Marico bets big on brand building with 25% rise in ad expenses to Rs 299 cr in Q1 FY26 profit

Marico's international business revenue was 12% during the quarter amid high input costs and currency headwinds in select markets

By  Storyboard18| Aug 4, 2025 2:47 PM
Marico's profit climbed from Rs 474 crore in Q1 FY2024 to Rs 513 crore in Q1 FY25.

FMCG giant Marico on Monday announced its Quarter 1 results for fiscal year 2026. The maker of the Parachute oil brand reported a 9% increase in its consolidated profit year-on-year, along with a 23% jump in revenue, driven by a 25% rise in advertisement and promotional expenditure during the quarter.

Marico's profit climbed from Rs 474 crore in Q1 FY2024 to Rs 513 crore in Q1 FY25. The company's revenue soared to Rs 3,259 crore in Q1 FY25 compared to Rs 2,643 crore in the corresponding quarter last fiscal.

Marico's international business revenue was 12% during the quarter amid high input costs and currency headwinds in select markets.

"The India business continued to post sequential improvement in underlying volume growth, driven by positive trends in the core franchises and accelerated scale-up of new businesses," Marico mentioned.

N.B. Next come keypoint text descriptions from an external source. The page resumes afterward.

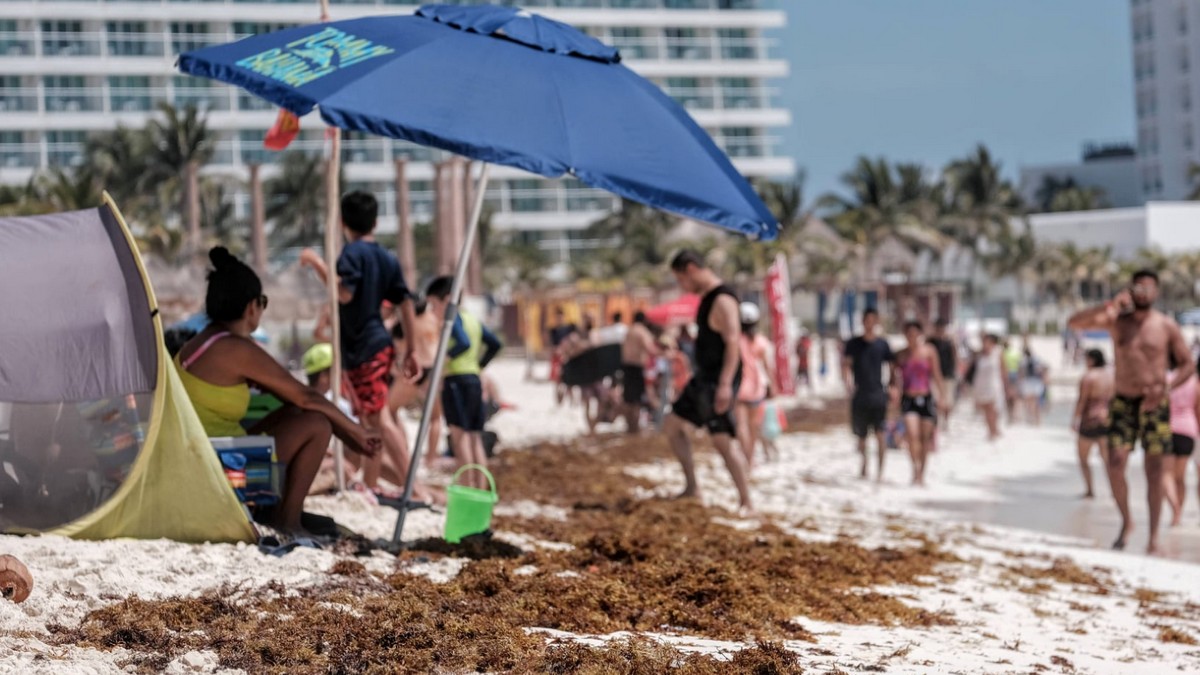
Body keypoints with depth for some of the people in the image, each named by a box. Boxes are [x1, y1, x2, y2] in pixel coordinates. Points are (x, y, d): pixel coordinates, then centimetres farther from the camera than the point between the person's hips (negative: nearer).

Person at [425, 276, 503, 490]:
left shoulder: (453, 318, -8)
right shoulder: (473, 319, 17)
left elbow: (464, 343, -24)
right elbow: (495, 344, 21)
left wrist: (446, 356, -12)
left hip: (457, 378, -9)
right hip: (475, 379, 9)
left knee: (459, 433, -11)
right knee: (475, 437, 9)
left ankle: (469, 488, -17)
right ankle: (481, 490, 8)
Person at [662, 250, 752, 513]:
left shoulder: (723, 300, -18)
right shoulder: (706, 297, 13)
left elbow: (733, 343, -26)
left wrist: (725, 384, -32)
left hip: (719, 379, -11)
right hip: (703, 376, 11)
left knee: (722, 440, -11)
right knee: (674, 425, 15)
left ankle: (746, 503, -6)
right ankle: (692, 488, 20)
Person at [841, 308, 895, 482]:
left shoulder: (882, 344, 6)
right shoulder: (853, 344, 6)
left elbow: (893, 365, 10)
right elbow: (846, 363, -2)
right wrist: (847, 381, -20)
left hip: (878, 394, -1)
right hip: (859, 394, 1)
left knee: (880, 434, -11)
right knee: (861, 436, 9)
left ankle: (880, 472, -10)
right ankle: (864, 464, 31)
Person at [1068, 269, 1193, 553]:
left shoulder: (1167, 326, -1)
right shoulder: (1116, 320, 1)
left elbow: (1188, 364, 3)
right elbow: (1074, 323, -10)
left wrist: (1166, 387, -14)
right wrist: (1109, 306, -22)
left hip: (1154, 402, -1)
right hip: (1123, 402, 1)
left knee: (1154, 468, -4)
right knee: (1115, 464, -11)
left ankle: (1154, 533, 3)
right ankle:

Consolidated basis, Marico spent Rs 299 crore on ads and promotion in Q1 (April to June period) in FY2025 compared to Rs 240 crore in the same period last year as the company continued investments to strengthen franchises and accelerate diversification.

According to the company, Parachute registered 1% volume decline amid high input costs and pricing conditions due the quarter, but Marico has anticipated the prices will remain steady when market conditions will settle.

Meanwhile, value-added hair oils grew by 13% in Q1 FY25. " We expect a healthy growth momentum in the franchise as we gradually pivot investments from trade-led activations to brand-building initiatives and drive direct reach expansion," the FMCG company added,

Marico's Saffola edible oil brand clocked a mid-single-digit volume growth amidst a relatively elevated pricing environment. The brand registered 28% revenue growth while passing on the benefits of the recent import duty reduction on vegetable oils to consumers.

Food segment witnessed 20% value growth YoY, while premium personal care continued its accelerated growth trajectory. "We aim to grow Foods at 25%+ CAGR to ~8x of FY20 revenues in FY27," Marico added

The FMCG sector has witnessed stable and improving demand trends over the past couple of years, and Marico has anticipated a gradual uptick in overall demand patterns in the upcoming quarters.

Despite the input cost headwinds, Marico has expected a steady growth trajectory in core categories in the near-term.

"We will continue our focus on driving differential growth in our urban-centric and premium portfolios through the organized retail and e-commerce channels," the company added.